Hubo un día que una ciudad no podrá olvidar fácilmente. Un día en que sus habitantes tocaron el cielo. El equipo de la ciudad se había proclamado Campeón de Europa de baloncesto y yo tuve la suerte de vivir en primera persona. Por José María Santiago (@jmsantiago33)
Para los que hemos nacido y vivido en Badalona lo ocurrido el año 1.994 quedará grabado siempre en nuestras retinas. Debo reconocer que siendo de esta maravillosa ciudad, es muy difícil no amar el deporte de la canasta (el hecho de que la casa de mis padres se encuentre a escasos 300 metros del Pabellón Olímpico ha ayudado mucho), pero aquel triunfo fue la culminación y el reconocimiento a una forma de vida. La victoria de un deporte (el baloncesto) que es el número uno en la ciudad, por delante del todopoderoso fútbol. La victoria de un sentimiento, de una tradición, de un equipo con un núcleo fuerte formado por la cantera, acababa de derrotar al gran favorito del torneo y un equipo hecho a golpe de talonario, cómo el Olympiakos griego.
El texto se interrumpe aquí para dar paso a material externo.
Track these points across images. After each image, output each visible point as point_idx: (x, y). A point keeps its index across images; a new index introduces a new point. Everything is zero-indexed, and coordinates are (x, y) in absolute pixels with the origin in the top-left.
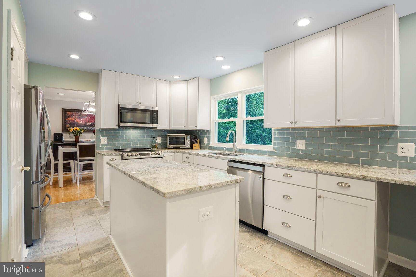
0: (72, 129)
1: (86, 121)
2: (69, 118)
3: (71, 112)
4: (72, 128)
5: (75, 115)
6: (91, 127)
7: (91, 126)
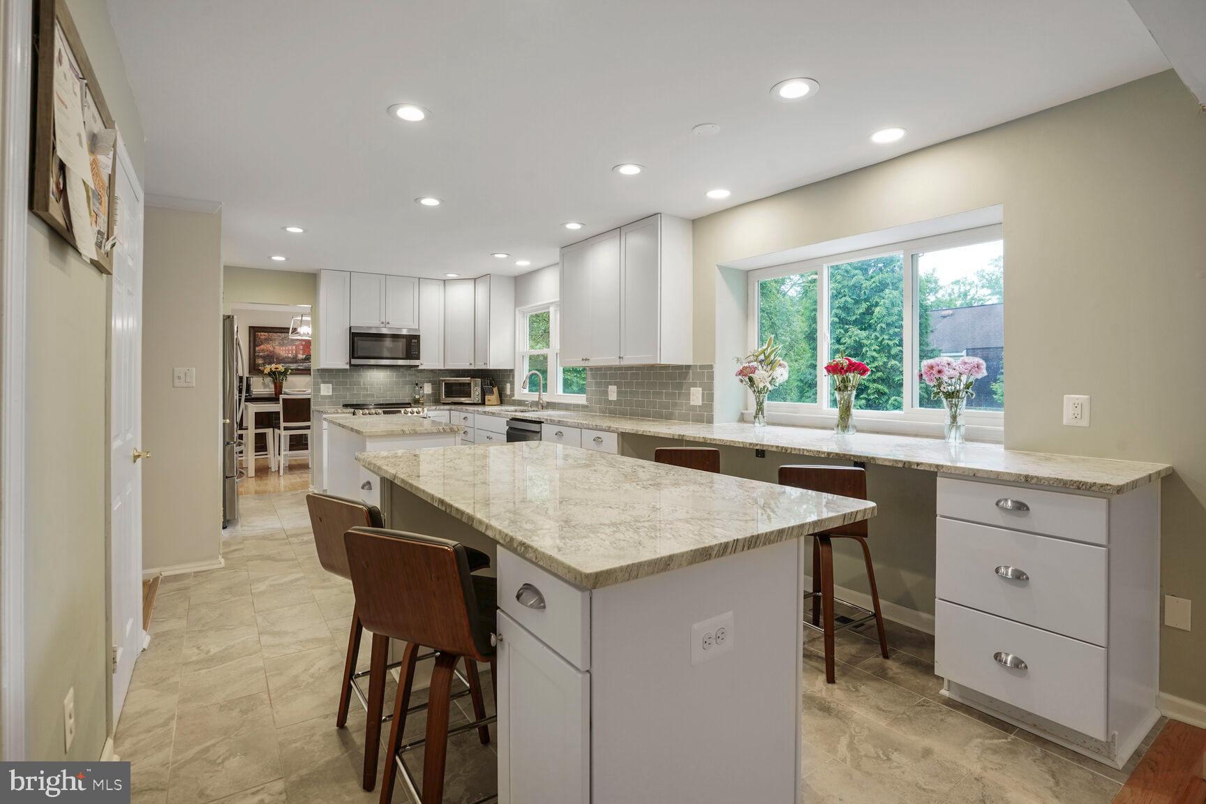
0: (267, 369)
1: (296, 351)
2: (262, 346)
3: (266, 334)
4: (267, 366)
5: (275, 340)
7: (304, 362)
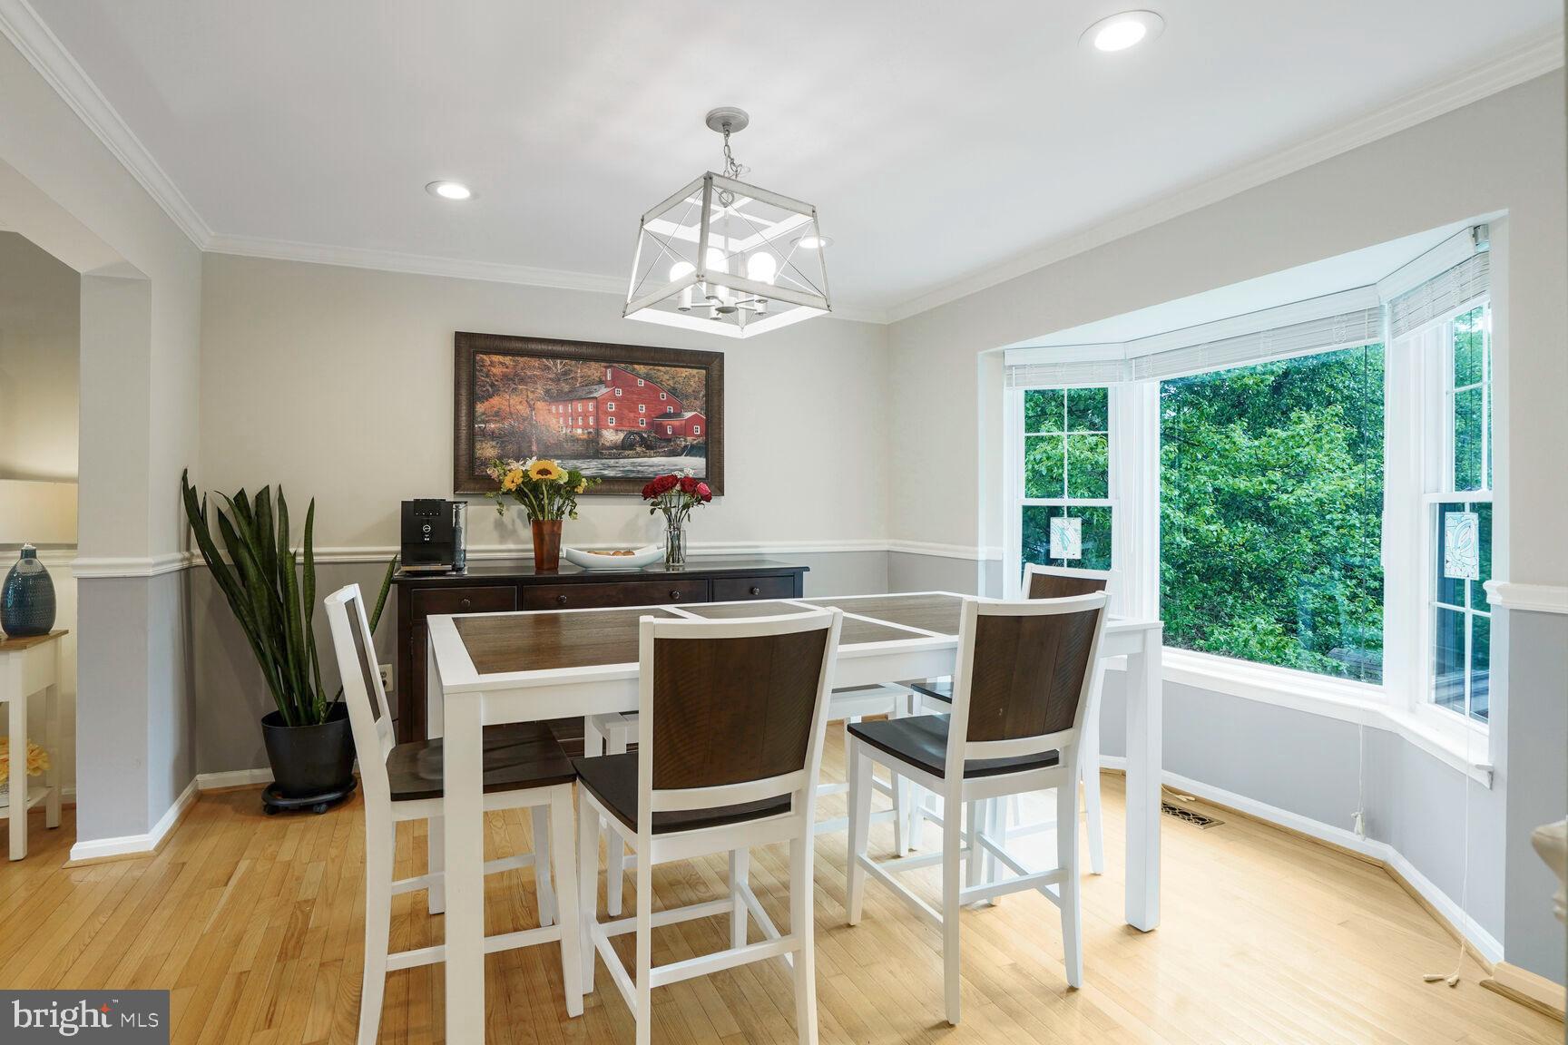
0: (514, 473)
1: (597, 420)
2: (495, 401)
3: (507, 360)
4: (514, 465)
5: (534, 379)
6: (628, 457)
7: (627, 452)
Parece que fue ayer cuando me dirigía a la mañana siguiente al Instituto, después de haber vivido una larga noche, una noche que sabía que no iba a olvidar en toda la vida. Aquel camino dónde solía encontrarme a menudo a jugadores de la Penya cómo Alfons Albert o Dani Garcia (yendo a entrenar andando, cómo un ciudadano más muestra el aire cercano del club con la ciudad), me mostraban las caras de felicidad y satisfacción de la gente. La sonrisa en sus rostros, delataban que se sentían orgullosos de vivir y sentir ese sentimiento, que es ser de la Penya.
Un sentimiento que no se borró cuando tan sólo dos años antes, aquel triple de Sasha Djordjevic rompía de un plumazo las ilusiones de toda la ciudad y daba el título europeo a un Partizan de Belgrado, que disputó muchos encuentros cómo local en Fuenlabrada debido a la guerra de los Balcanes.
El baloncesto hizo justicia y devolvía de la mano de Zelkjo Obradovic (precisamente el entrenador que dirigía a Partizan), el título que se había escapado de forma tan cruel, aquella maldita noche en Estambul.
Dirigidos por uno de los mejores entrenadores de Europa (si no el mejor), junto a un grupo de jugadores formados en el club cómo los hermanos Jofresa, Villacampa, Dani Pérez, Iván Corrales, Alfons Albert o Dani García y a jugadores de la talla de Ferran Martinez, Corny Thompson, Mike Smith o Juanan Morales fueron capaces de derrotar a clubs más poderosos económicamente.
Dejaron por el camino, nada más y nada menos que al Madrid de Sabonis en cuartos y a un Barcelona en semifinales, al que derrotaron muy cómodamente por 65 a 79 y que mostraba una vez más la maldición de Aito en las Final Four, pero es otra historia.
La final no fue precisamente una oda al ataque y al buen juego, pero sí que fue un encuentro en el que la emoción duró hasta el final. La victoria por 57 a 59 era la victoria de un club, de una pequeña ciudad que lograba derrotar a todo un Olympiakos que a base de talonario había logrado juntar a jugadores de la talla de Paspalj, Tarpley, Fassoulas o Sigalas.
Un 21 de abril de 1.994 en Tel Aviv, ganó una forma de entender y de vivir el baloncesto. La victoria de una cantera que parece no acabar nunca: Margall, los Jofresa, Villacampa, Rudy Fernández, Ricky Rubio o Pau Ribas pueden dar fe de ello. Un triunfo que hoy en día los más pequeños en Badalona, junto a su pelota de baloncesto, sueñan en repetir.